Data for the task:
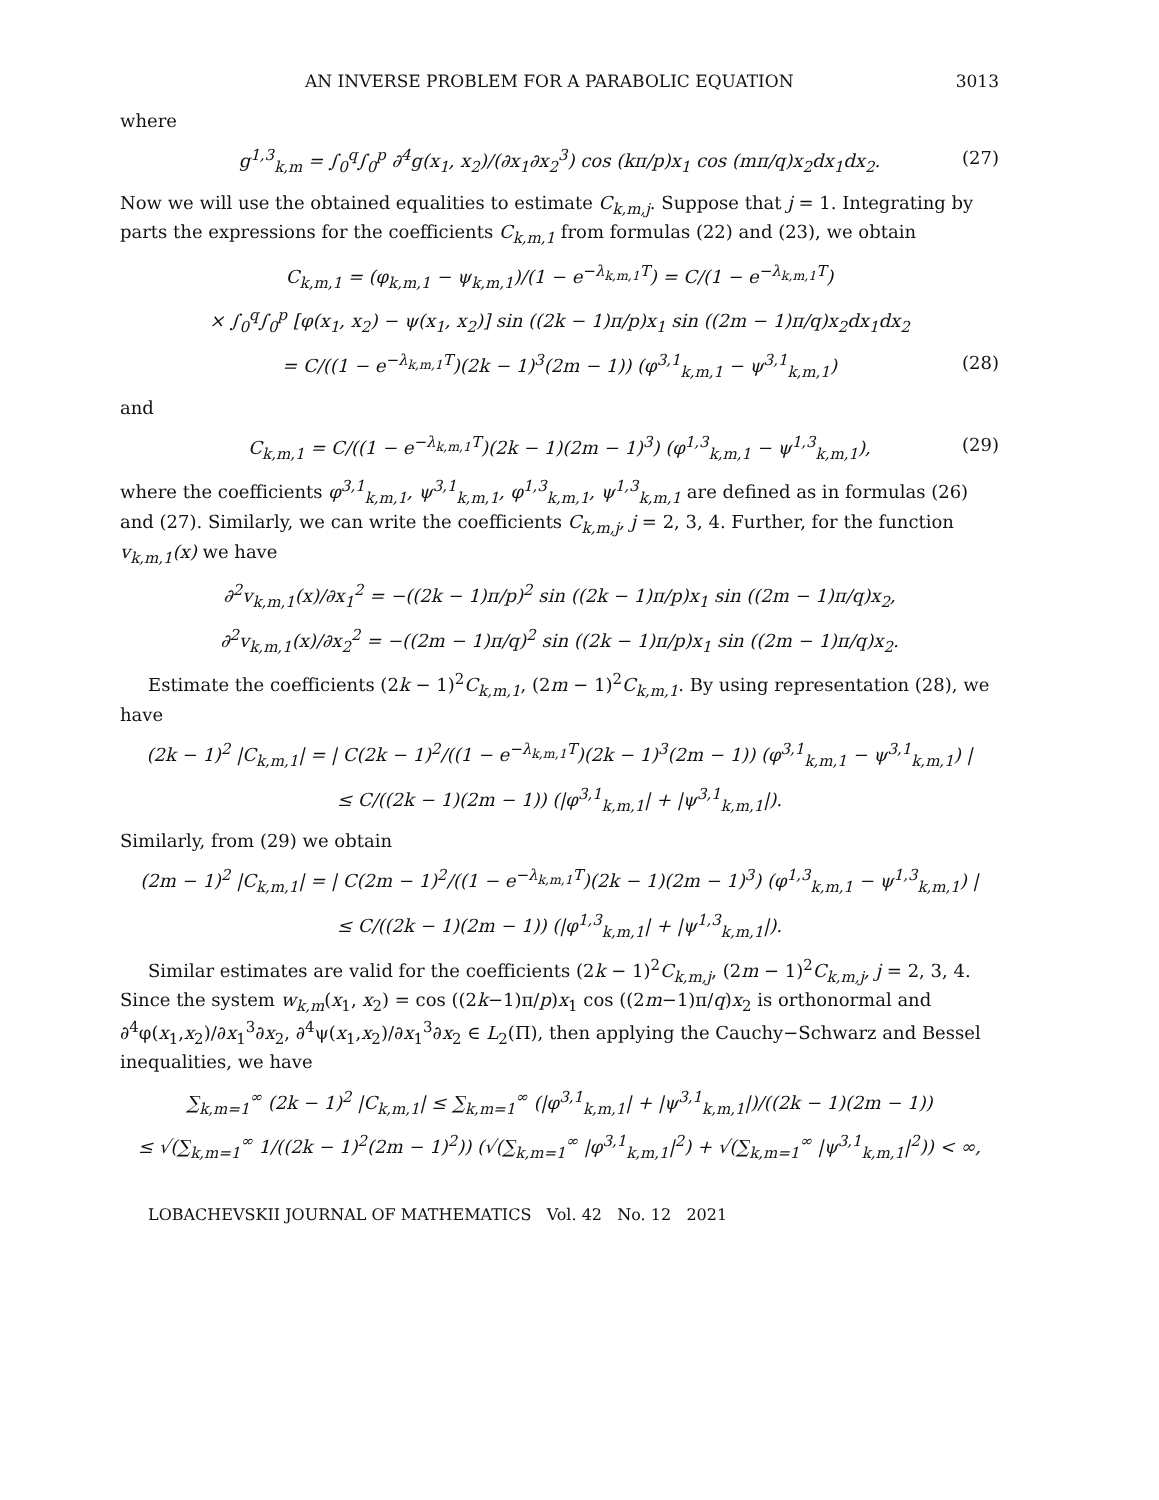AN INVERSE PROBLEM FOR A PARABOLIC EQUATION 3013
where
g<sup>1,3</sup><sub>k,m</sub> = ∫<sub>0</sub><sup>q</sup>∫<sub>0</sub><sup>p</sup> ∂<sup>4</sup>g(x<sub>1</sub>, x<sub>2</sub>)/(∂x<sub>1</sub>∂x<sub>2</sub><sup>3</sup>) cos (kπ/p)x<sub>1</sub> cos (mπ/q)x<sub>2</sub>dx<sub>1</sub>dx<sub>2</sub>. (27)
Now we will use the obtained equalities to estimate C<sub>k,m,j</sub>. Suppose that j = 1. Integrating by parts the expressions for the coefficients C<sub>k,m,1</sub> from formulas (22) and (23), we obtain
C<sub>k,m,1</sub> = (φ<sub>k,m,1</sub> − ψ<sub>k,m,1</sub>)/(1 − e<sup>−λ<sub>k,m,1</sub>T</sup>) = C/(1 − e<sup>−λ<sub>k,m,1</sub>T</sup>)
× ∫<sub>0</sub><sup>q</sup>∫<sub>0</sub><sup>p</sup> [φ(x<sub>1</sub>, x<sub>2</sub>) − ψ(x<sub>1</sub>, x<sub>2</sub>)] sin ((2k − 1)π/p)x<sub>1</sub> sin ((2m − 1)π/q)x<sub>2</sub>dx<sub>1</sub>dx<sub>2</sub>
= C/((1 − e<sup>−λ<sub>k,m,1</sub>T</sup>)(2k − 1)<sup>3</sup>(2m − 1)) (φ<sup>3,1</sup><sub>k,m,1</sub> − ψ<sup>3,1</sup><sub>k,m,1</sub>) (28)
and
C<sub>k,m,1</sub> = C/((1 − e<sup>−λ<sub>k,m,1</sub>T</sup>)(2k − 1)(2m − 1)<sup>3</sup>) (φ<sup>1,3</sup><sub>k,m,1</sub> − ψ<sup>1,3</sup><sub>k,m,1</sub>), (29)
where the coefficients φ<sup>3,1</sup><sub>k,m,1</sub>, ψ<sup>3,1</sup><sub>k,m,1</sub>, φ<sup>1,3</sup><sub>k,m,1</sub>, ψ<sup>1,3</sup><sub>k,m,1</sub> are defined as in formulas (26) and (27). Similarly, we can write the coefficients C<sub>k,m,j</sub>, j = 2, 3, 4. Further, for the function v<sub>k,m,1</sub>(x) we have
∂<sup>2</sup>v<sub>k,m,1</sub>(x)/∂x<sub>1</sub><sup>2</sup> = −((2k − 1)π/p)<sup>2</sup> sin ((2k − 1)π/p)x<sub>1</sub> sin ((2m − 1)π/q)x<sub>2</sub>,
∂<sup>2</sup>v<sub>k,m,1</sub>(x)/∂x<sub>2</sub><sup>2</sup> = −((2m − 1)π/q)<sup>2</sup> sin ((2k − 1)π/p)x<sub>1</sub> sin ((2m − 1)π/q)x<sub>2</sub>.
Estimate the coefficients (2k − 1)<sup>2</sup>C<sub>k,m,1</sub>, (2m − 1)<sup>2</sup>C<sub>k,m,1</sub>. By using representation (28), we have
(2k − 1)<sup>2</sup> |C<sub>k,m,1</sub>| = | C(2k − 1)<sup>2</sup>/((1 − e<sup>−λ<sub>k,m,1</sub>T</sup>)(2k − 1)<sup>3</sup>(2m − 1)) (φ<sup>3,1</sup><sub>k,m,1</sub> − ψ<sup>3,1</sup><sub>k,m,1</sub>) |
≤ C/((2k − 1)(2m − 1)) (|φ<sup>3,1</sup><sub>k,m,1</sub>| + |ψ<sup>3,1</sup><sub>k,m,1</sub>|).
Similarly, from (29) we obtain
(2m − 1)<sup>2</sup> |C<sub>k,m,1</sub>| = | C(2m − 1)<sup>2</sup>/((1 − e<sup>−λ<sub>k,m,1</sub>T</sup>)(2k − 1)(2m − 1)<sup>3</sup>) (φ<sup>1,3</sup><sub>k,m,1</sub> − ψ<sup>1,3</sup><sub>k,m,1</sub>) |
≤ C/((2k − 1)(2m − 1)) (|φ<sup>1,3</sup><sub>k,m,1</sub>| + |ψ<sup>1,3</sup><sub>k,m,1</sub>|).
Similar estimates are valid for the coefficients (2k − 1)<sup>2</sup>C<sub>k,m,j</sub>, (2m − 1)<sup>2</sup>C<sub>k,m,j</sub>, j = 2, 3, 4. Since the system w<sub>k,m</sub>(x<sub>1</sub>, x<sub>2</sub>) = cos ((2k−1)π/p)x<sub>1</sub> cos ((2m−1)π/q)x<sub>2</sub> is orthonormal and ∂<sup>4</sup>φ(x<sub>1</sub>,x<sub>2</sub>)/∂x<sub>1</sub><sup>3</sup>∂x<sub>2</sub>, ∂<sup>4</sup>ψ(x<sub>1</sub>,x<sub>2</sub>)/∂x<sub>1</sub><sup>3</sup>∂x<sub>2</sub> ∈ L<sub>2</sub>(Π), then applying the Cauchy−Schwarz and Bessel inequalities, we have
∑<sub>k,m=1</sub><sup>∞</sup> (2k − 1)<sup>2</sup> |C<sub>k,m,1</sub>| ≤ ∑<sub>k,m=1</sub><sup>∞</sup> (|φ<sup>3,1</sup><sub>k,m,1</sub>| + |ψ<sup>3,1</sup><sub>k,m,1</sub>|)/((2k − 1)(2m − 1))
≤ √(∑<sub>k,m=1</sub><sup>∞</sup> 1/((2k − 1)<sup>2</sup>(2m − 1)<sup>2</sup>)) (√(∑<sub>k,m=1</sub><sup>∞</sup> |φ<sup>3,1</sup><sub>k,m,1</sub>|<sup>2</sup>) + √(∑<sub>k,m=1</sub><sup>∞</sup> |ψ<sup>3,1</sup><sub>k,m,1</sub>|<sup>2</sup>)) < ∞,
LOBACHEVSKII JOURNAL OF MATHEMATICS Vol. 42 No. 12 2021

How to complete this task: Copy out the lines above with "obtain" in them.

Answer for the task:
Now we will use the obtained equalities to estimate C<sub>k,m,j</sub>. Suppose that j = 1. Integrating by parts the expressions for the coefficients C<sub>k,m,1</sub> from formulas (22) and (23), we obtain
Similarly, from (29) we obtain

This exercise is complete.